As head of the Illinois Pork Producer Association, Brent Scholl is quick to point out that the H1N1 swine flue virus , has little to do with swine. "It's really a misnomer, the flu itself is made up of different species, it's not even made up of anything of swine anyway to begin with," he said. "It has hurt.  Our industry has been struggling in the last 18 months to make money, and we were just about ready to make money again, and now this here is affecting us greatly."

Scholl, who also owns a pig farm, has watched the price of his hogs plummet in the last week. "We actually marketed some hogs this morning, and it's lower today than it was yesterday on that, so it definitely affects our bottom line, what we thought we would be making on those pigs," he said.

Even though Scholl owns hundreds of pigs housed in several large buildings on his farm, VOA was not allowed access to areas that contained swine.

"That would be a little bit because of me," Dr. Sandra Amass said. Dr.

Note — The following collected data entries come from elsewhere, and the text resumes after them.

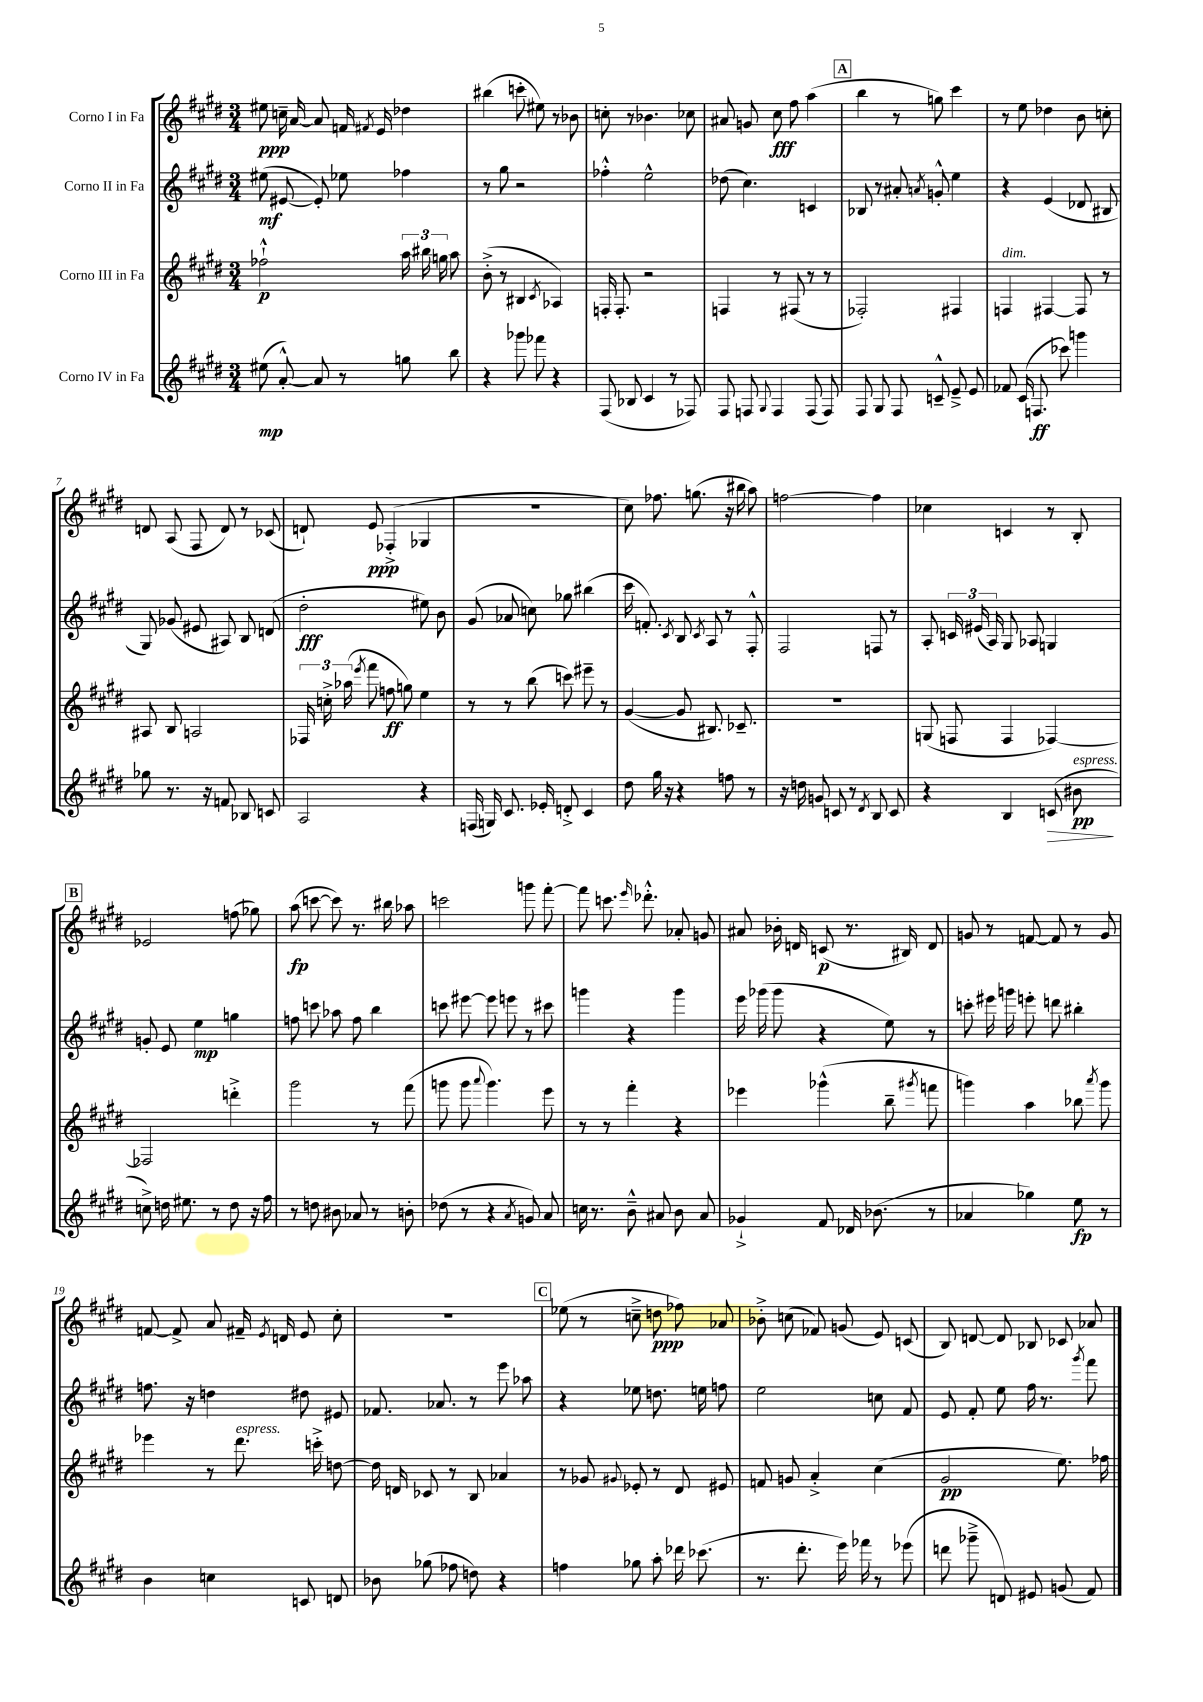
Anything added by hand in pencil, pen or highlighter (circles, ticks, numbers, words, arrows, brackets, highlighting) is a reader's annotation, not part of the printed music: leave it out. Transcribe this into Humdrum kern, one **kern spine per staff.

**kern	**kern	**kern	**kern
*staff4	*staff3	*staff2	*staff1
*clefG2	*clefG2	*clefG2	*clefG2
*k[f#c#g#d#]	*k[f#c#g#d#]	*k[f#c#g#d#]	*k[f#c#g#d#]
*M3/4	*M3/4	*M3/4	*M3/4
(8ee#	2ff-`^^	(8ee#	8ee#
[8a'^^)	.	[8e#	16cc~
.	.	.	[16a
8a]	.	8e#'])	8a]
8r	.	8ee-	16f
.	.	.	8qf#
.	.	.	16e
8gg	24aa	4ff-	4dd-
.	24bb#	.	.
.	24gg	.	.
8bb	8aa	.	.
=	=	=	=
4r	(8b'^	8r	(4bb#
.	8r	8gg#	.
8ggg-	4B#	2r	8ccc'
8fff-	.	.	8ee#)
.	8qc#	.	.
4r	4A-)	.	8r
.	.	.	8b-
=	=	=	=
(8F#	16F'	4ff-'^^	8cc'
.	8.F'	.	.
8B-	.	.	8r
4c#	2r	2ee^^	4.b-
8r	.	.	.
8F-)	.	.	8cc-
=	=	=	=
8F#	4F	(8dd-	8a#
8F	.	4.cc#)	8g
8qqG#	.	.	.
4F	8r	.	8cc#
.	(8F#	.	8ff#
(8F	8r	4c	(4aa
8F)	8r	.	.
=	=	=	=
8F#	2F-')	8B-	4bb
8G#	.	8r	.
8F#	.	8a#'	8r
.	.	8qa	.
8c~^^	.	8g'^^	8gg)
8e~^	4F#	4ee	4ccc#
8e	.	.	.
=	=	=	=
8f-	4F	4r	8r
(16c#	.	.	8ee
8.F	.	.	.
.	[4F#	(4e	4dd-
8ccc-)	.	.	.
4ggg	8F#]	8d-	8b
.	8r	8B#	8cc'
=	=	=	=
8gg-	8A#	8G#)	8d
8.r	8B	(8g-	(8A
.	2A	8e#	8F#
16r	.	.	.
8f	.	8A#)	8d)
8B-	.	8B	8r
8c	.	(8d	(8c-
=	=	=	=
2A	24F-	2dd#'	8d`)
.	24cc'^	.	.
.	(24aa-	.	.
.	8qeee	.	.
.	8fff#	.	8e
.	8ff	.	(4F-'^
.	8gg)	.	.
4r	4ee	8ee#)	4G-
.	.	8b	.
=	=	=	=
(16F	8r	(8g#	2.r
16G)	.	.	.
8.c#	8r	8a-	.
.	(8bb	8cc)	.
16e-'	.	.	.
8d'^	8ccc)	8gg-	.
4c#	8eee#~	(4bb#	.
.	8r	.	.
=	=	=	=
8dd#	([4g#	16ccc#	8cc#)
.	.	8.f')	.
16gg#	.	.	8.ff-
16r	.	.	.
.	.	8qc#	.
4r	8g#]	8B	.
.	.	.	(8.gg
.	.	8qc#	.
.	8.B#)	8A	.
8ff	.	8r	16r
.	8.c-~	.	16bb#
8r	.	8F#'^^	8aa)
=	=	=	=
16r	2.r	2F#	[2ff
16dd	.	.	.
8g	.	.	.
8c	.	.	.
8r	.	.	.
8qd#	.	.	.
8B	.	8F	4ff]
8c	.	8r	.
=	=	=	=
4r	(8G	8A'	4cc-
.	8F	24c	.
.	.	(24e#	.
.	.	24A)	.
4B	4F	8G#	4c
.	.	8A-	.
(8c	[4F-)	4G	8r
8b#	.	.	8B'
=	=	=	=
8cc^)	2F-]	8g'	2e-
16dd	.	8e	.
8.ee#	.	.	.
.	.	4ee	.
8r	.	.	.
8dd	4ddd'^	4gg	(8ff
16r	.	.	8gg-)
16ff#	.	.	.
=	=	=	=
8r	2ggg#	8ff	(8aa
8dd	.	8ccc	[8ccc
8b#	.	8aa-	8ccc])
8a-	.	8ff	8.r
8r	8r	4bb	.
.	.	.	16bb#
8b'	(8fff#	.	8aa-
=	=	=	=
(8dd-	8ggg	8ccc	2ccc
8r	8ggg	[8eee#	.
.	8qqaaa	.	.
4r	4.ggg)	8eee#]	.
.	.	8eee	.
8qa	.	.	.
8g)	.	8r	8ggg
8a	8eee	8ccc#	[8fff#'
=	=	=	=
16cc	8r	4ggg	8fff#]
8.r	.	.	.
.	8r	.	8.ccc
8b~^^	4fff#'	4r	.
.	.	.	16qqeee
.	.	.	8.ddd-'^^
8a#	.	.	.
8b	4r	4ggg	8a-'
8a#	.	.	8g
=	=	=	=
4g-`^	4eee-	16eee	8a#
.	.	(16ggg-	.
.	.	8ggg-	16b-'
.	.	.	16d
8f#	(4ggg-^^	4r	(8c
16d-	.	.	8.r
(8.b-	.	.	.
.	8bb~	8ee)	.
.	.	.	16B#)
.	8qggg#	.	.
8r	8fff	8r	8d
=	=	=	=
4a-	4ggg)	8ccc'	8g
.	.	16eee#	8r
.	.	16ggg	.
4gg-)	4aa	8eee'	[8f
.	.	8ddd	8f]
8ee	8bb-	4bb#'	8r
.	8qaaa	.	.
8r	8ggg	.	8g
=	=	=	=
4b	4eee-	8.ff	[8f
.	.	.	8f^]
.	.	16r	.
4cc	8r	4dd	8a
.	8.ddd#	.	16f#~
.	.	.	8qe
.	.	.	16d
8c	.	8dd#	8e
.	16ccc'^	.	.
8d	[8dd	8e#	8cc#'
=	=	=	=
8b-	16dd]	8.f-	2.r
.	16d	.	.
(8gg-	8c-	.	.
.	.	8.a-	.
8ff-	8r	.	.
8dd)	8B	8r	.
4r	4a-	8eee	.
.	.	8aa-	.
=	=	=	=
4ff	8r	4r	(8ee-
.	8g-	.	8r
.	8qqg#	.	.
8gg-	8e-'	8ee-	8cc~^
8aa'	8r	8.dd	8dd
16ddd-	8d#	.	8ff-)
(8.ccc-	.	16ee	.
.	8e#	8ff	8a-
=	=	=	=
8.r	8f	2ee	8b-'^
.	8g	.	(8cc
8.ddd#'	.	.	.
.	4a'^	.	8f-)
16eee)	.	.	(8g
16fff-	.	.	.
8r	(4cc#	8cc	8e)
(8eee-	.	8f#	(8c
=	=	=	=
8ddd	2g#	8e	8B)
8ggg-~^	.	8f#'	[8d
8d)	.	8ee	8d]
8e#	.	16ff#	8B-
.	.	8.r	.
(8g	8.ee)	.	8c-
.	.	8qggg#	.
8f#)	.	8fff#	8a-
.	16ff-	.	.
==	==	==	==
*-	*-	*-	*-
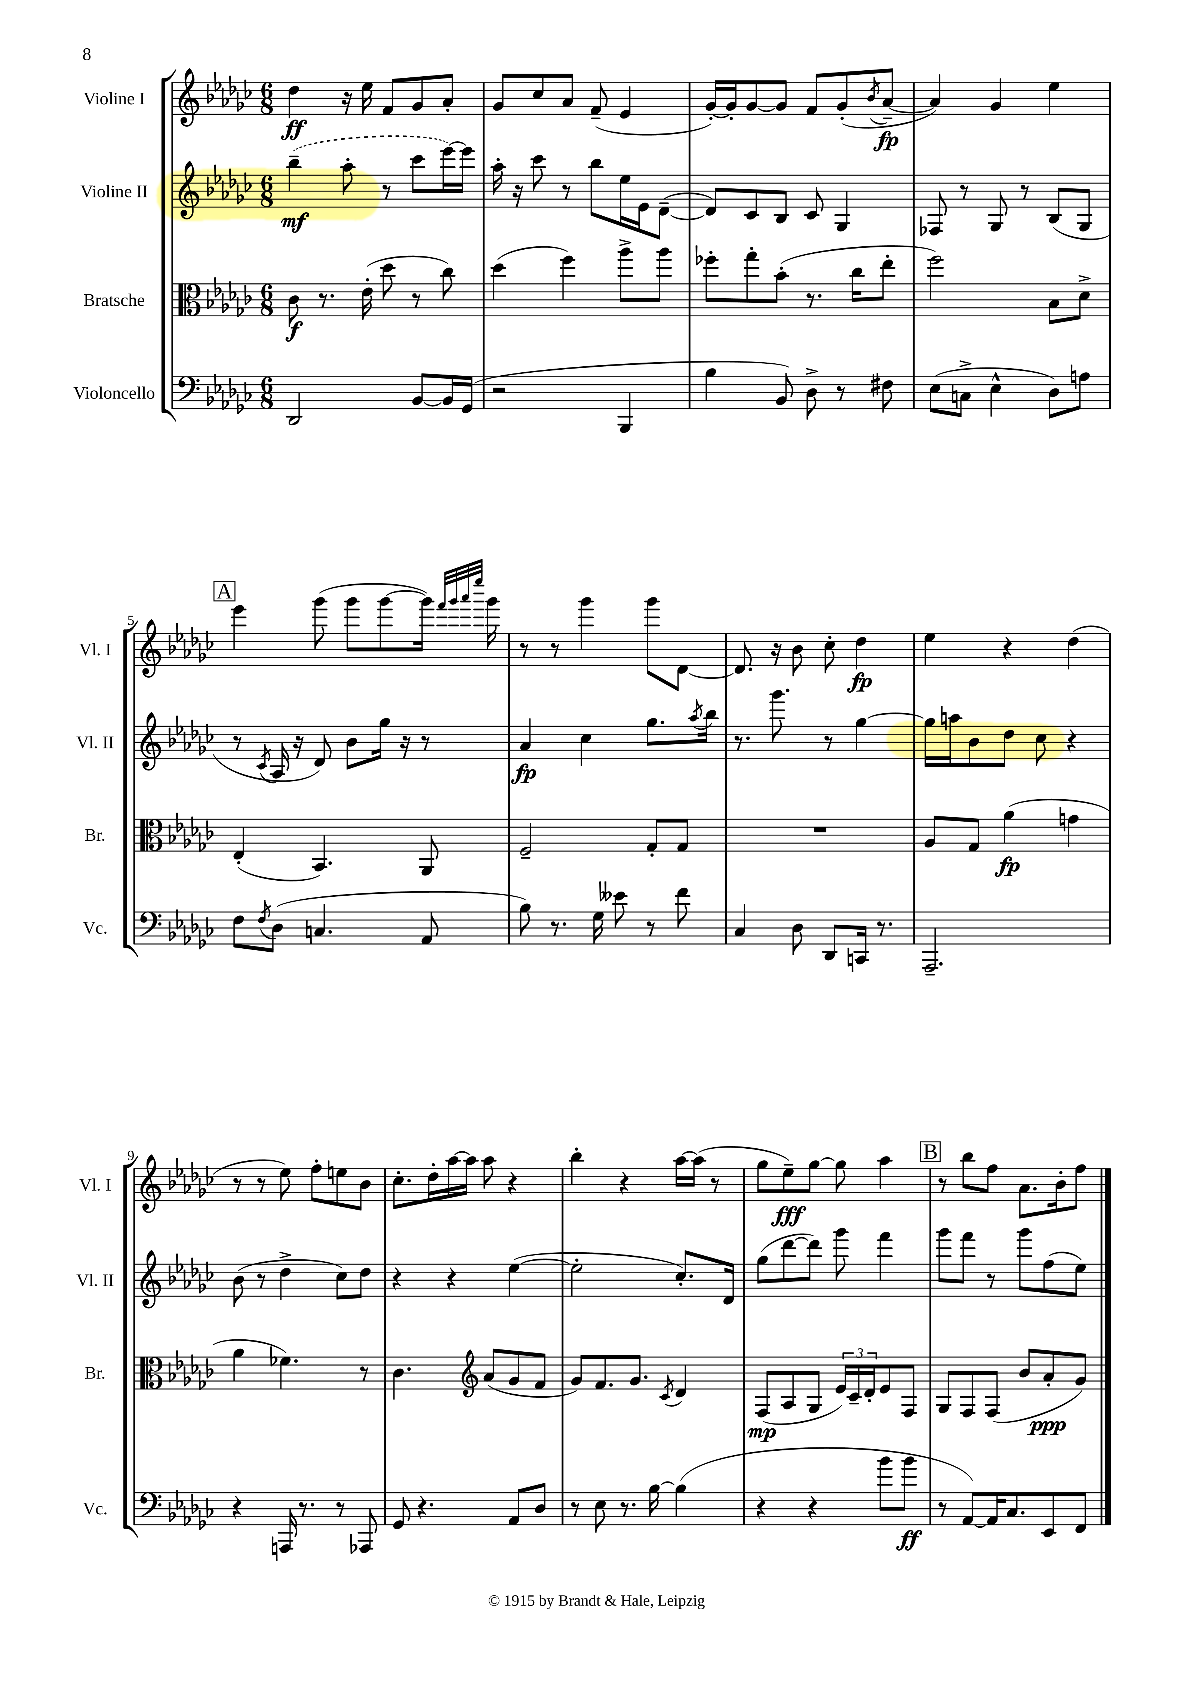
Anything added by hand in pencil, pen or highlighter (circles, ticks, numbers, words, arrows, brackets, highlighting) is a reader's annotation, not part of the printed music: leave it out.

**kern	**kern	**kern	**kern
*staff4	*staff3	*staff2	*staff1
*clefF4	*clefC3	*clefG2	*clefG2
*k[b-e-a-d-g-c-]	*k[b-e-a-d-g-c-]	*k[b-e-a-d-g-c-]	*k[b-e-a-d-g-c-]
*M6/8	*M6/8	*M6/8	*M6/8
2DD-	8c-	(4bb-~	4dd-
.	8.r	.	.
.	.	8aa-'	16r
.	(16e-'	.	16ee-
.	8dd-	8r	8f
[8BB-	8r	8ccc-	8g-
16BB-]	8cc-)	[16eee-)	8a-'
(16GG-	.	16eee-]	.
=	=	=	=
2r	(4dd-	16aa-'	8g-
.	.	16r	.
.	.	8ccc-	8cc-
.	4ff)	8r	8a-
.	.	8bb-	(8f~
4BBB-	8aa-^	16ee-	4e-
.	.	16e-	.
.	8aa-	([8d-~	.
=	=	=	=
4B-	8ff-'	8d-])	[16g-')
.	.	.	16g-']
.	8gg-'	8c-	[8g-
8BB-)	(8b-'	8B-	8g-]
8D-^	8.r	8c-	8f
8r	.	4G-	(8g-'
.	16cc-	.	.
.	.	.	8qb-
8F#	8ee-'	.	[8a-~
=	=	=	=
(8E-	2ff)	8F-	4a-])
8C^	.	8r	.
4E-^^	.	8G-	4g-
.	.	8r	.
8D-)	8B-	(8B-	4ee-
8A	8d-^	8G-	.
=	=	=	=
8F	(4E-'	8r	4eee-
8qF	.	8qc-	.
(8D-	.	16A-	.
.	.	16r	.
4.C	4.BB-)	8d-)	(8ggg-
.	.	8b-	8ggg-
.	.	16gg-	[8ggg-
.	.	16r	.
8AA-	8AA-	8r	16ggg-])
.	.	.	32qqfff
.	.	.	32qqggg-
.	.	.	32qqaaa-
.	.	.	32qqeeee-
.	.	.	16ggg-
=	=	=	=
8B-)	2F~	4a-	8r
8.r	.	.	8r
.	.	4cc-	4ggg-
16G-	.	.	.
8e--	.	.	.
8r	8G-'	8.gg-	8ggg-
8f	8G-	.	[8d-
.	.	8qaa-	.
.	.	16bb-	.
=	=	=	=
4C-	2.r	8.r	8.d-]
.	.	8.ggg-	16r
8D-	.	.	8b-
8DD-	.	8r	8cc-'
16CC	.	[4gg-	4dd-
8.r	.	.	.
=	=	=	=
2.AAA-~	8A-	16gg-]	4ee-
.	.	16aa	.
.	8G-	8b-	.
.	(4a-	8dd-	4r
.	.	8cc-	.
.	4g	4r	(4dd-
=	=	=	=
4r	4a-	(8b-	8r
.	.	8r	8r
16AAA	4.f-)	4dd-^	8ee-)
8.r	.	.	.
.	.	.	8ff'
8r	.	8cc-)	8ee
8AAA-	8r	8dd-	8b-
=	=	=	=
8GG-	4.c-	4r	8.cc-'
4.r	.	.	.
.	.	.	16dd-'
.	.	4r	[16aa-
.	.	.	16aa-]
*	*clefG2	*	*
.	(8a-	.	8aa-
8AA-	8g-	([4ee-	4r
8D-	8f	.	.
=	=	=	=
8r	8g-)	2ee-']	4bb-'
8E-	8.f	.	.
8.r	.	.	4r
.	8.g-	.	.
[16B-	.	.	.
.	8qc-	.	.
(4B-]	4d-	8.cc-')	[16aa-
.	.	.	(16aa-]
.	.	.	8r
.	.	16d-	.
=	=	=	=
4r	(8F	(8gg-	8gg-
.	8A-	[8ddd-	8ee-~)
4r	8G-	8ddd-])	[8gg-
.	24e-)	8ggg-	8gg-]
.	24c-~	.	.
.	24d-'	.	.
8b-	8e-	4fff	4aa-
8b-	8F	.	.
=	=	=	=
8r	8G-	8ggg-	8r
[8AA-)	8F	8fff	8bb-
16AA-]	(8F	8r	8ff
8.C-	.	.	.
.	8b-	8ggg-	8.a-
8EE-	8a-'	(8ff	.
.	.	.	16b-'
8FF	8g-)	8ee-)	8ff
==	==	==	==
*-	*-	*-	*-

Amass is Associate Dean, Purdue University School of Veterinary Sciences in Indiana.  She specializes in swine production medicine and biosecurity measures that farmers use to protect their animals from infection.

"If people that work on the farm are showing signs of a disease like influenza that could potentially be spread to pigs, we don't want them handling pigs directly.  We don't like having visitors on the farm that may have had contact with other animals or may have been in other countries where they contacted other animals that might have diseases which are not in the United States," she stated.

Most hog farmers across the United States already had biosecurity measures in place before the latest outbreak.  The measures also help keep other disease and illnesses away from the animals.

Location is also another way farmers like Scholl can be sure the animals are healthy. "There isn't another hog farm within probably five or six miles [eight or nine kilometers] from us, so we have limited access that way too," he said.

That limited access has so far kept his investment safe and healthy, as well as other pig farms in the United States.  Pork producers as well as veterinarians insist that pork products are safe to eat.

But with the first case of H1N1 swine flu now reported on a hog farm in Alberta Canada, farmers could see continuing drops in hog prices as confidence in the safety of pork products continues to decline.